Joint position lists
- - - - - - -

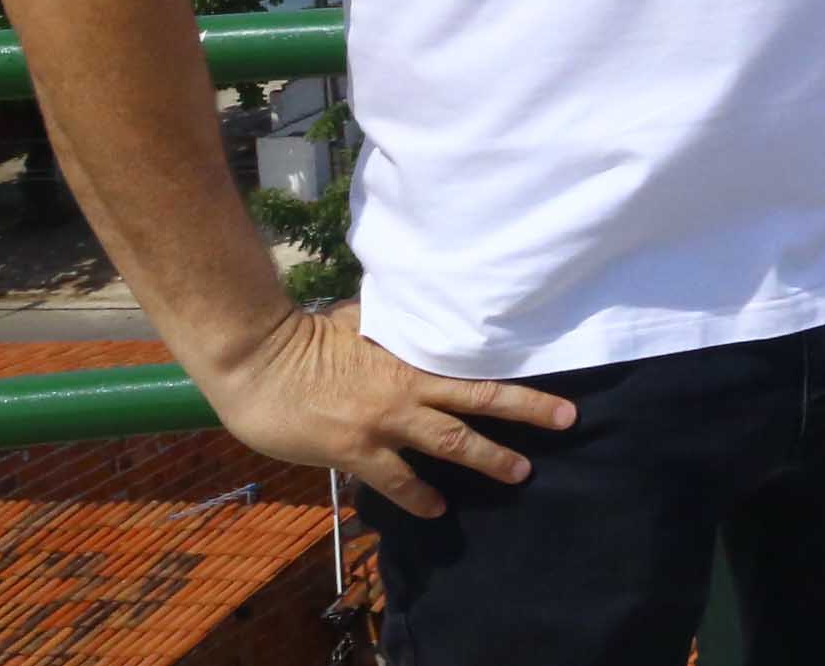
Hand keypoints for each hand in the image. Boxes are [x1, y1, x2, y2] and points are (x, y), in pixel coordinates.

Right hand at [193, 302, 575, 517]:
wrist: (257, 361)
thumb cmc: (304, 336)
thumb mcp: (361, 322)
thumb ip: (393, 328)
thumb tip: (414, 313)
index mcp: (412, 355)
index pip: (475, 364)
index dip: (514, 372)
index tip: (547, 376)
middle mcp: (408, 389)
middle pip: (481, 400)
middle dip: (527, 412)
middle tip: (567, 421)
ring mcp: (385, 422)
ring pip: (451, 443)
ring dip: (489, 458)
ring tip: (521, 473)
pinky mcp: (356, 451)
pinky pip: (398, 480)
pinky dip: (420, 497)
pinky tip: (438, 509)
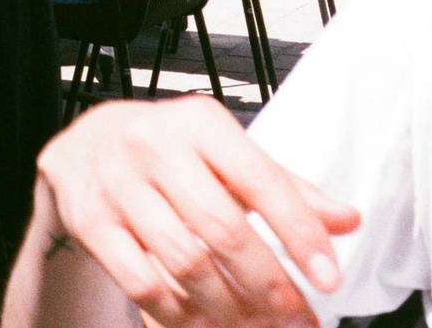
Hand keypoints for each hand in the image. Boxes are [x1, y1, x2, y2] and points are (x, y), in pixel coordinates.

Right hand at [33, 95, 357, 327]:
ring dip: (228, 308)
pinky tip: (204, 323)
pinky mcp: (93, 223)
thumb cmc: (168, 147)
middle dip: (268, 284)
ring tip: (256, 327)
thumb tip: (347, 220)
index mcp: (202, 123)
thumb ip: (284, 186)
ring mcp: (120, 186)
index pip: (261, 181)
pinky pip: (141, 282)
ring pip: (184, 262)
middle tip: (296, 317)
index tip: (329, 278)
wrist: (84, 142)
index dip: (300, 234)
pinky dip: (178, 313)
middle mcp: (158, 148)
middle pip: (223, 229)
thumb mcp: (226, 150)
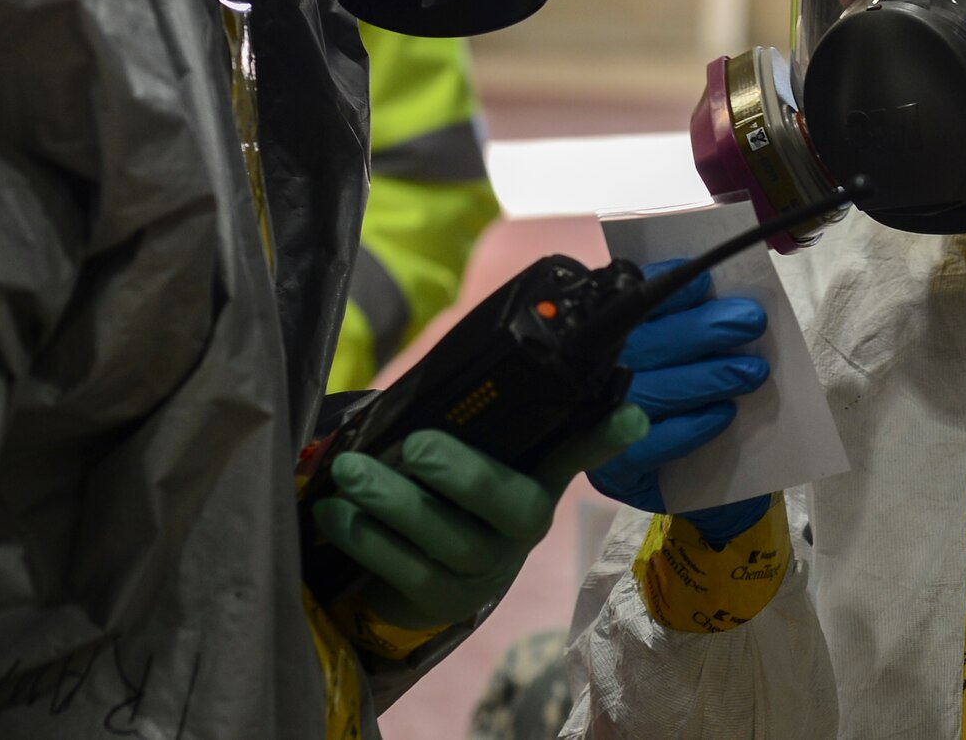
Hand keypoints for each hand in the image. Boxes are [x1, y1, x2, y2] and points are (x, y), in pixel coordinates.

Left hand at [311, 403, 647, 630]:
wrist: (418, 570)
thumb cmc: (439, 485)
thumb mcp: (459, 449)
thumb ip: (464, 418)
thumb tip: (451, 364)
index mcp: (535, 477)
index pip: (574, 451)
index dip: (602, 437)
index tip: (631, 416)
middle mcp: (522, 525)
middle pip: (504, 503)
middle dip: (459, 473)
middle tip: (414, 446)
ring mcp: (486, 568)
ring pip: (447, 540)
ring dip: (393, 504)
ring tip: (350, 474)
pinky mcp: (443, 600)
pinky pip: (406, 572)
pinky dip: (365, 539)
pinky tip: (334, 513)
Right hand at [587, 259, 772, 546]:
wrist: (699, 490)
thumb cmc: (693, 405)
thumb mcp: (689, 358)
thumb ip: (691, 327)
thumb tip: (722, 296)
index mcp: (603, 341)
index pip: (630, 306)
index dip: (665, 291)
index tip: (706, 279)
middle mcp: (592, 379)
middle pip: (640, 347)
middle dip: (699, 330)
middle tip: (749, 322)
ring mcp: (597, 426)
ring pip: (648, 392)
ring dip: (705, 378)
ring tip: (752, 371)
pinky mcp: (615, 470)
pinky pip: (651, 444)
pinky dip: (691, 427)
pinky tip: (725, 414)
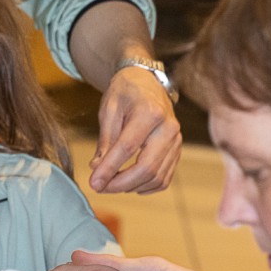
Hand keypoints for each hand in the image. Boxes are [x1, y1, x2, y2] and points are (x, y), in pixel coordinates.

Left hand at [87, 65, 181, 193]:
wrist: (147, 83)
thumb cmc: (125, 93)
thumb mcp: (109, 110)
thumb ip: (105, 140)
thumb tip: (97, 168)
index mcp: (149, 112)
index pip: (128, 148)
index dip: (110, 169)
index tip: (94, 182)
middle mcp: (168, 127)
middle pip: (147, 167)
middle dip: (121, 183)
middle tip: (100, 187)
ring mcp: (176, 140)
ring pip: (157, 177)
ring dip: (132, 186)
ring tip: (111, 184)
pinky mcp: (177, 150)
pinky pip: (164, 178)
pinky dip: (146, 187)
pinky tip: (130, 183)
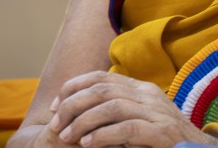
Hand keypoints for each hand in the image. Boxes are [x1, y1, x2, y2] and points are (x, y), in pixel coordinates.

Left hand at [46, 71, 217, 146]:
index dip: (73, 88)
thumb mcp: (138, 121)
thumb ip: (116, 114)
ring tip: (66, 136)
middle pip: (102, 89)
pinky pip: (128, 129)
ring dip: (83, 121)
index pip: (101, 78)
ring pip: (112, 107)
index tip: (54, 106)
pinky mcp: (163, 133)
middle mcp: (148, 95)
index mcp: (141, 89)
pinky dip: (104, 135)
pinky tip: (87, 144)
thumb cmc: (163, 142)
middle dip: (72, 105)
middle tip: (55, 124)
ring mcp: (157, 113)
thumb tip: (79, 112)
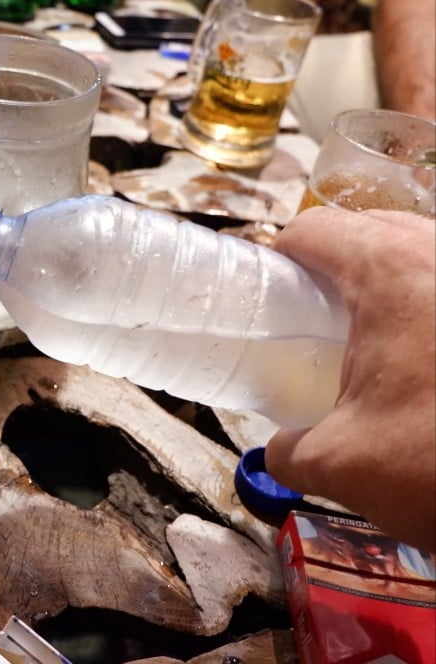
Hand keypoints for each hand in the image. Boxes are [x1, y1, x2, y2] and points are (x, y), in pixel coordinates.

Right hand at [265, 207, 435, 550]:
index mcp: (390, 271)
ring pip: (422, 249)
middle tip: (318, 318)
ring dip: (392, 280)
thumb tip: (282, 451)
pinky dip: (429, 302)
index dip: (281, 258)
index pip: (314, 230)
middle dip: (338, 264)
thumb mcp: (341, 465)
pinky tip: (424, 354)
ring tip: (376, 336)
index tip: (274, 296)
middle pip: (371, 228)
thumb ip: (290, 452)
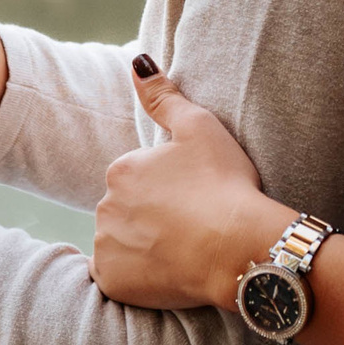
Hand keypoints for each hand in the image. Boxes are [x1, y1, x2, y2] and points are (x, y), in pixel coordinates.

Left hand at [92, 58, 290, 310]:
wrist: (240, 246)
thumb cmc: (225, 184)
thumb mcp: (200, 128)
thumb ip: (163, 95)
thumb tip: (137, 62)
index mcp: (120, 170)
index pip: (136, 181)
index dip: (169, 191)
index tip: (196, 198)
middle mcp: (103, 206)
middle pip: (126, 212)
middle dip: (152, 219)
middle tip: (192, 226)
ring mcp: (106, 247)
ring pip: (121, 245)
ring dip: (144, 248)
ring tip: (185, 251)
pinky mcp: (113, 282)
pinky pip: (117, 278)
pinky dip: (137, 277)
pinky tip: (168, 272)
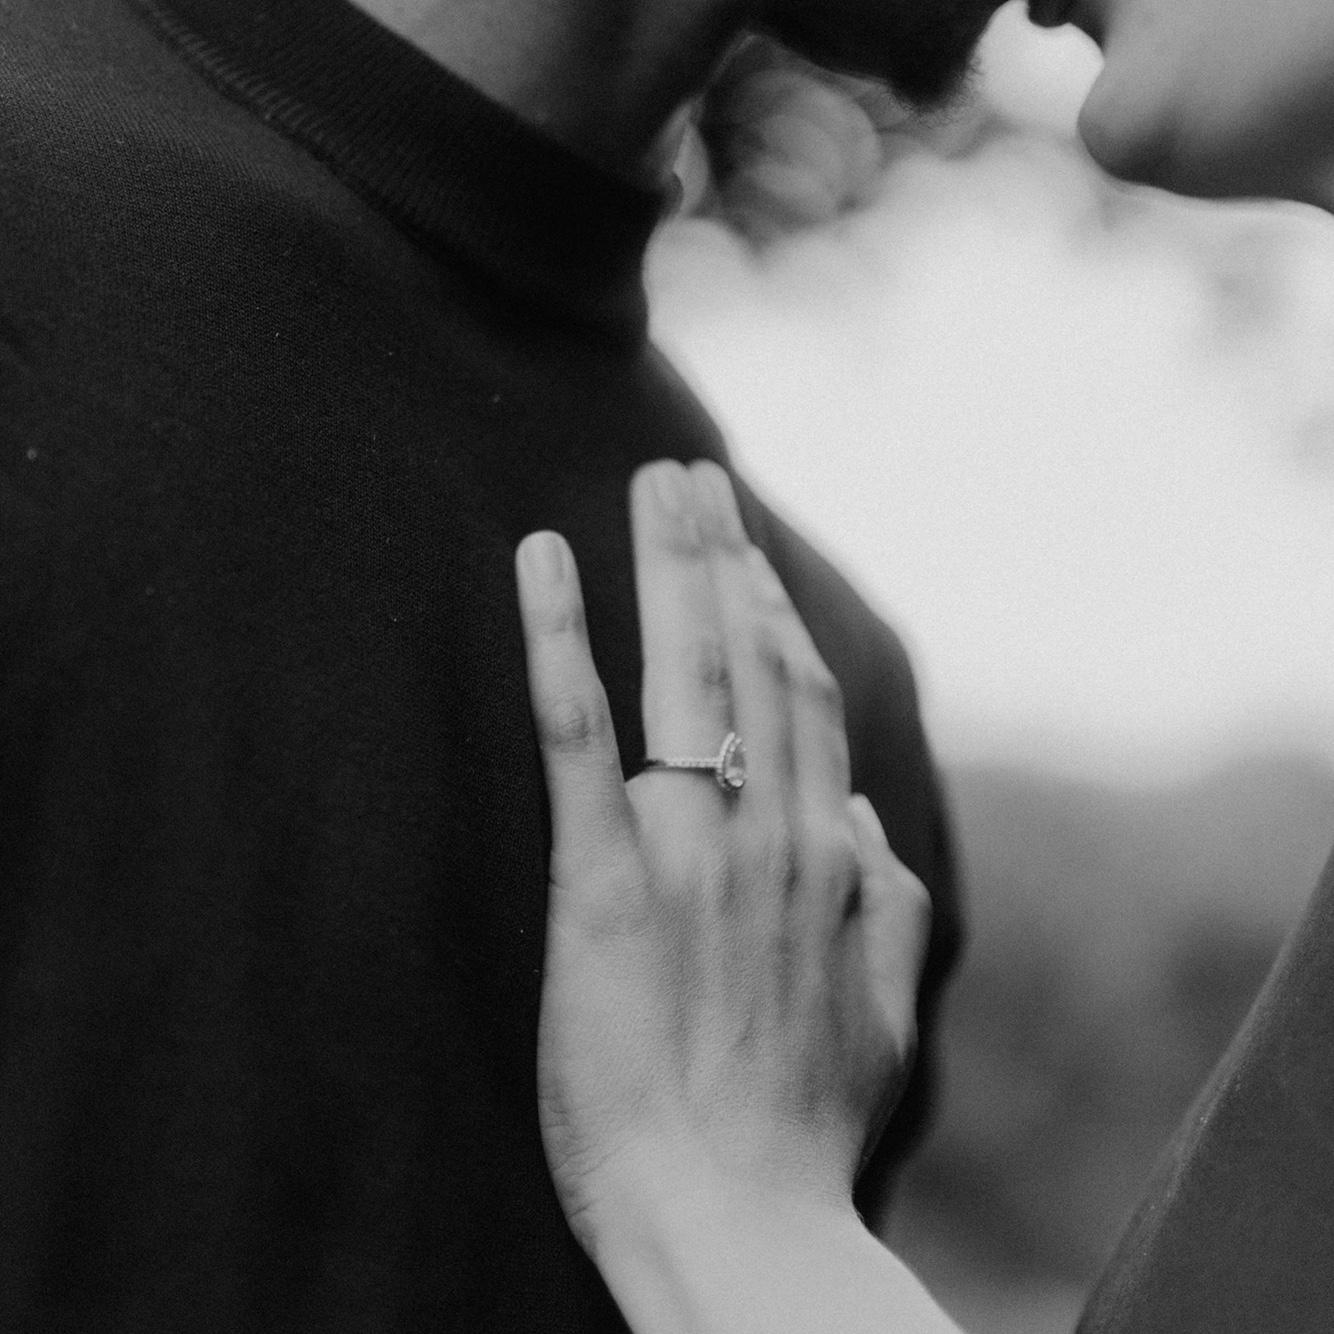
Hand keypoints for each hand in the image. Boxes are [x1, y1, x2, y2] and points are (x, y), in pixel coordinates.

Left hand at [515, 460, 930, 1255]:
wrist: (737, 1219)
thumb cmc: (807, 1130)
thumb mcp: (886, 1014)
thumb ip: (888, 902)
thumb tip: (869, 815)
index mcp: (828, 857)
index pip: (800, 698)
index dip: (773, 611)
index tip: (746, 550)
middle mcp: (767, 830)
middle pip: (747, 658)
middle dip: (721, 555)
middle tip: (690, 472)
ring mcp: (686, 849)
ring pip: (683, 672)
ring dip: (669, 565)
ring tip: (654, 484)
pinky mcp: (600, 885)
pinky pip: (576, 738)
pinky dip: (556, 641)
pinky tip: (538, 559)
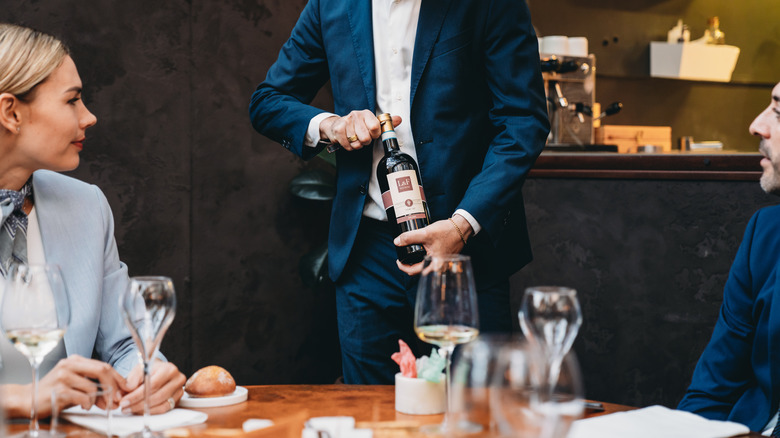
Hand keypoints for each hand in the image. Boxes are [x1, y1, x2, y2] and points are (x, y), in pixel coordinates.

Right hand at [2, 355, 124, 417]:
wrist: (27, 399)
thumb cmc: (54, 392)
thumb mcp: (76, 384)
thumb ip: (94, 385)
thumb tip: (116, 395)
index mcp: (75, 360)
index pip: (104, 365)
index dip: (118, 378)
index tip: (126, 389)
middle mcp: (70, 364)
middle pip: (102, 371)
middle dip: (113, 387)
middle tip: (116, 400)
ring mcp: (63, 376)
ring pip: (93, 386)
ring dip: (98, 400)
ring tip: (92, 406)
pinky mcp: (59, 389)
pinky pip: (83, 397)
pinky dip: (87, 404)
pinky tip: (83, 406)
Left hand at [120, 360, 185, 414]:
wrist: (158, 371)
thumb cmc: (149, 370)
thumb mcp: (139, 369)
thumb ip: (132, 379)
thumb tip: (128, 389)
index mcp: (169, 369)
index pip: (153, 385)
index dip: (137, 395)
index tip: (124, 401)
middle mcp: (177, 379)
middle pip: (158, 396)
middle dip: (138, 404)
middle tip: (125, 407)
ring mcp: (179, 390)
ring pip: (162, 405)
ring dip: (144, 410)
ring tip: (131, 409)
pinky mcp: (177, 400)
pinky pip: (164, 409)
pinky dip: (151, 412)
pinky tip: (140, 410)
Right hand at [319, 110, 401, 150]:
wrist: (336, 125)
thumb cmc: (357, 125)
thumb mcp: (372, 122)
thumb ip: (386, 123)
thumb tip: (399, 119)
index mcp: (366, 113)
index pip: (375, 127)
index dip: (375, 135)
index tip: (372, 134)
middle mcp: (356, 115)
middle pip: (366, 138)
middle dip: (365, 142)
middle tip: (362, 138)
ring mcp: (346, 121)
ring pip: (356, 143)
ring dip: (356, 145)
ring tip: (354, 139)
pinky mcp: (338, 129)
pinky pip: (347, 145)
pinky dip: (348, 147)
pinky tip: (348, 141)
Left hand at [393, 215, 472, 275]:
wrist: (461, 228)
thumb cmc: (447, 232)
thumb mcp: (426, 233)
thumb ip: (410, 237)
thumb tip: (397, 242)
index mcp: (434, 265)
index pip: (413, 272)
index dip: (403, 267)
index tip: (398, 260)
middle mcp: (438, 268)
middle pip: (418, 271)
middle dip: (408, 265)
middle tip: (402, 257)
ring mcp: (441, 264)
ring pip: (424, 266)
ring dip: (415, 262)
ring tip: (409, 253)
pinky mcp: (443, 259)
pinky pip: (430, 262)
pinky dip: (423, 258)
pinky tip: (419, 251)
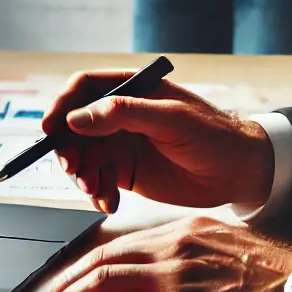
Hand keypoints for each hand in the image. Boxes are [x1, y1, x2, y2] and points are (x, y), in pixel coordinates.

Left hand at [40, 216, 291, 291]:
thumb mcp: (228, 247)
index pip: (122, 242)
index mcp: (184, 230)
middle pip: (104, 258)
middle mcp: (173, 247)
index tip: (75, 275)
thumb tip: (167, 271)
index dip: (91, 260)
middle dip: (69, 279)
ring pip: (103, 282)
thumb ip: (192, 253)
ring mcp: (173, 277)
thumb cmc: (275, 279)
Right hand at [46, 70, 273, 212]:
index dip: (62, 106)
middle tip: (75, 169)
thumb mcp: (171, 118)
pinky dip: (96, 194)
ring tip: (96, 191)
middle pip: (75, 127)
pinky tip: (109, 203)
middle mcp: (120, 115)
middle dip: (69, 149)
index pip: (83, 88)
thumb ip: (124, 114)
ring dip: (81, 175)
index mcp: (131, 88)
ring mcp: (121, 144)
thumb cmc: (214, 134)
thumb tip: (77, 118)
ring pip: (83, 157)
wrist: (240, 172)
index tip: (50, 130)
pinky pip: (97, 182)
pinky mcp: (126, 173)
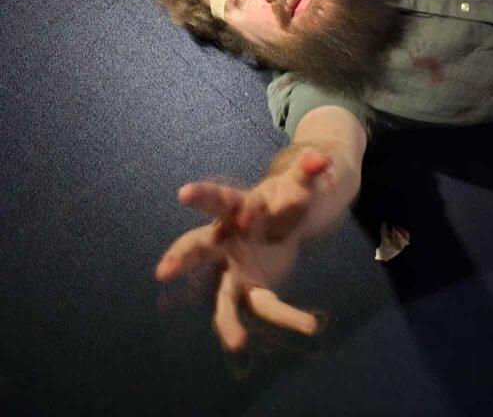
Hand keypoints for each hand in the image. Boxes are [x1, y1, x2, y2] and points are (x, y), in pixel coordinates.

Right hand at [155, 148, 333, 350]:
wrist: (285, 222)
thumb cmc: (282, 198)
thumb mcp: (297, 182)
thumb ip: (307, 169)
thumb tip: (321, 159)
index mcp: (234, 207)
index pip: (216, 199)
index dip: (202, 196)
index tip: (184, 193)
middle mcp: (226, 240)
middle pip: (197, 247)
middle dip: (182, 256)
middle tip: (163, 270)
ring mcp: (235, 268)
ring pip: (223, 294)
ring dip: (226, 319)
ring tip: (236, 342)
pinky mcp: (253, 288)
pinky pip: (265, 304)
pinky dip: (287, 316)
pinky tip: (308, 324)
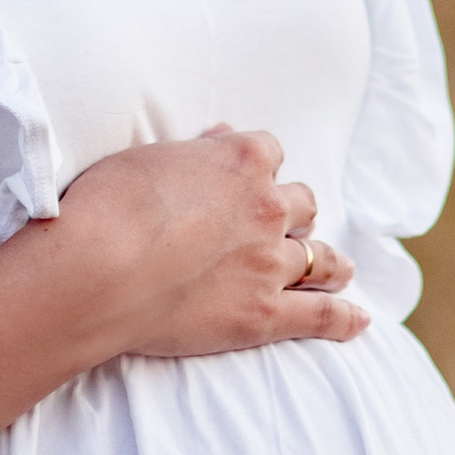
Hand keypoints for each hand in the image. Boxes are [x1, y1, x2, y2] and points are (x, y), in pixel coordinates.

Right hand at [46, 126, 366, 363]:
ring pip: (320, 257)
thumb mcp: (146, 157)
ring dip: (326, 262)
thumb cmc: (106, 206)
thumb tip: (222, 134)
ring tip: (336, 270)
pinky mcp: (265, 314)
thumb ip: (194, 150)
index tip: (247, 182)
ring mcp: (270, 261)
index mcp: (242, 160)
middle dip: (292, 215)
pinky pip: (321, 315)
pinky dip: (343, 318)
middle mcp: (267, 206)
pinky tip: (357, 321)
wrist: (97, 270)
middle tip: (278, 230)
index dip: (259, 169)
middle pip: (301, 204)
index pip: (270, 152)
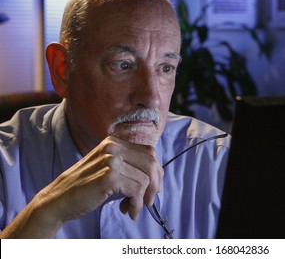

- - - - - - -

[DIRECTIONS FOR THIS TASK] Repeat the lines exactly as they stand, from the opening line of the data through the line with "index mcp: (202, 123)". Pictures stay out of the copy.

[RESPONSE TO THIS TASK]
Hand keypoints for each hand in the image. Boxes are [x1, y1, x2, y2] and points are (x, y), in pixel coordinates.

Right hand at [193, 302, 575, 517]:
wrist: (257, 361)
thumb cmc: (304, 336)
thumb mcp: (361, 322)
thumb ip: (393, 328)
thumb tip: (414, 313)
index mcp: (412, 355)
index pip: (475, 364)
index dip: (514, 372)
index tip: (547, 376)
middle mcp: (408, 389)
middle pip: (481, 400)
middle dip: (527, 412)
middle tip: (567, 421)
ring mcp: (385, 422)
ring pip: (451, 443)
ring dip: (489, 458)
ring tip: (521, 473)
pinky mcp: (356, 451)
pinky pip: (398, 480)
pinky dip: (420, 497)
pinky tip: (438, 509)
Hand keypoints for each hand in the image. Boxes are [x1, y1, x2, y2] and points are (x, y), in pixel coordinates.

Right hand at [33, 95, 357, 327]:
ring dip: (228, 308)
pinky tip: (204, 323)
pinky mcp: (93, 223)
thumb cmc: (168, 147)
middle dip: (268, 284)
ring tip: (256, 327)
thumb tip: (347, 220)
index mcp: (202, 123)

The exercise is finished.